As regular CFZ-watchers will know, for some time Corinna has been doing a column for Animals & Men and a regular segment on On The Track... particularly about out-of-place birds and rare vagrants. There seem to be more and more bird stories from all over the world hitting the news these days so, to make room for them all - and to give them all equal and worthy coverage - she has set up this new blog to cover all things feathery and Fortean.

Friday, 4 August 2017

The Hornbill Hunters of Sumatra


Posted on August 1, 2017By Gregory McCann

Slaughter of magnificent birds in a contradictory culture

In 2011, a Taiwanese businessman named Hsien arrived in Indonesia with a plan to make himself rich and in the process to systematically wipe out one of the world’s most majestic and rarest birds, the helmeted hornbill, Rhinoplax vigil, also known as the “King Hornbill”  in the provinces of Kalimantan and Sumatra.

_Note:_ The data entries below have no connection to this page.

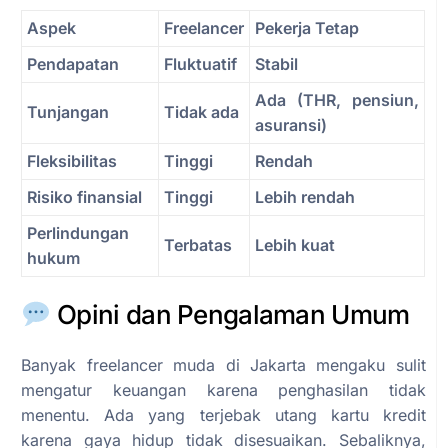
Aspek
Freelancer
Pekerja Tetap
Pendapatan
Fluktuatif
Stabil
Ada (THR, pensiun,
Tunjangan
Tidak ada
asuransi)
Fleksibilitas
Tinggi
Rendah
Risiko finansial
Tinggi
Lebih rendah
Perlindungan
Terbatas
Lebih kuat
hukum
Opini dan Pengalaman Umum
Banyak freelancer muda di Jakarta mengaku sulit
mengatur keuangan karena penghasilan tidak
menentu. Ada yang terjebak utang kartu kredit
karena gaya hidup tidak disesuaikan. Sebaliknya,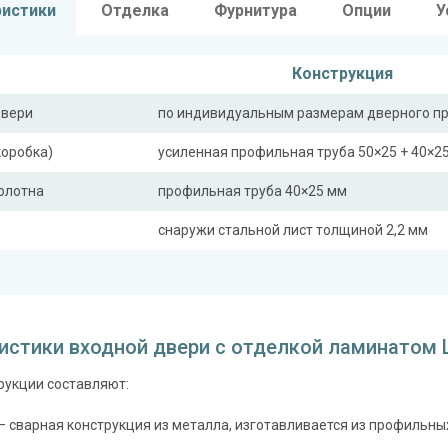
ристики
Отделка
Фурнитура
Опции
У
Конструкция
двери
по индивидуальным размерам дверного п
коробка)
усиленная профильная труба 50×25 + 40×2
полотна
профильная труба 40×25 мм
снаружи стальной лист толщиной 2,2 мм
ная планка
профильная труба 40×25 мм
сткости (усилители)
профильная труба 40×25 мм (2 шт.)
истики входной двери с отделкой ламинатом 
Отделка
рукции составляют:
 снаружи
ламинат (образцы ламината)
 внутри
– сварная конструкция из металла, изготавливается из профильны
винилискожа (цвет и рисунок на выбор)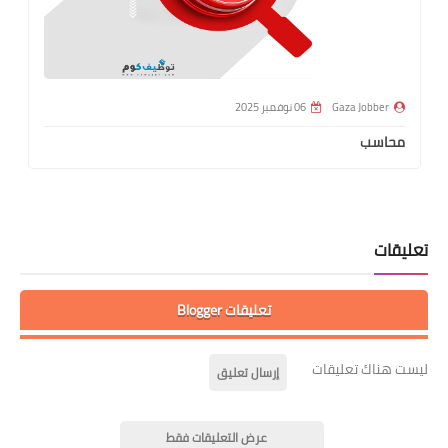
Gaza Jobber
06 نوفمبر 2025
محاسب
تعليقات
تعليقات Blogger
ليست هناك تعليقات
إرسال تعليق
عرض التعليقات فقط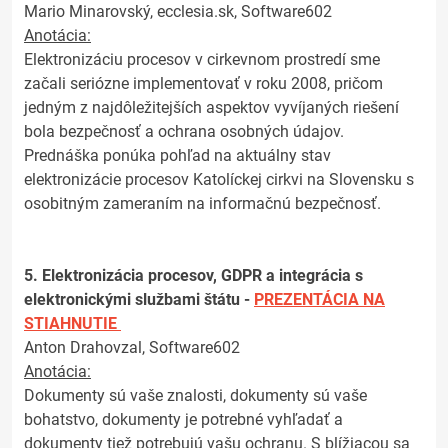
Mario Minarovský, ecclesia.sk, Software602
Anotácia:
Elektronizáciu procesov v cirkevnom prostredí sme
začali seriózne implementovať v roku 2008, pričom
jedným z najdôležitejších aspektov vyvíjaných riešení
bola bezpečnosť a ochrana osobných údajov.
Prednáška ponúka pohľad na aktuálny stav
elektronizácie procesov Katolíckej cirkvi na Slovensku s
osobitným zameraním na informačnú bezpečnosť.
5. Elektronizácia procesov, GDPR a integrácia s
elektronickými službami štátu -
PREZENTÁCIA NA
STIAHNUTIE
Anton Drahovzal, Software602
Anotácia:
Dokumenty sú vaše znalosti, dokumenty sú vaše
bohatstvo, dokumenty je potrebné vyhľadať a
dokumenty tiež potrebujú vašu ochranu. S blížiacou sa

He has made considerable progress. According to an article on the website Borneo Features titled “Planning a Path to Perdition,” middlemen were recruited to put out the word that there was someone willing to pay US$10 for the head of one helmeted hornbill. Over the next year, according to the article, the middlemen hired a network of people using cars, buses, motorcycles and boats, heading up the great rivers of Borneo, the Barito, Mahakam, Kapuas. In the interior of this vast island, they spent time talking to villagers, telling them they would come every three months to collect, and leaving their telephone numbers, no questions asked.” “I will come here every three months to collect.” “This is my phone number. You can call me if you have a good stock ready for collection, say at least 50 heads.”
Prices have skyrocketed since then, and the organized network of villagers hunting Helmeted Hornbills has expanded throughout all of Sumatra as well as Peninsular Malaysia and Southern Thailand—the entire range for the species.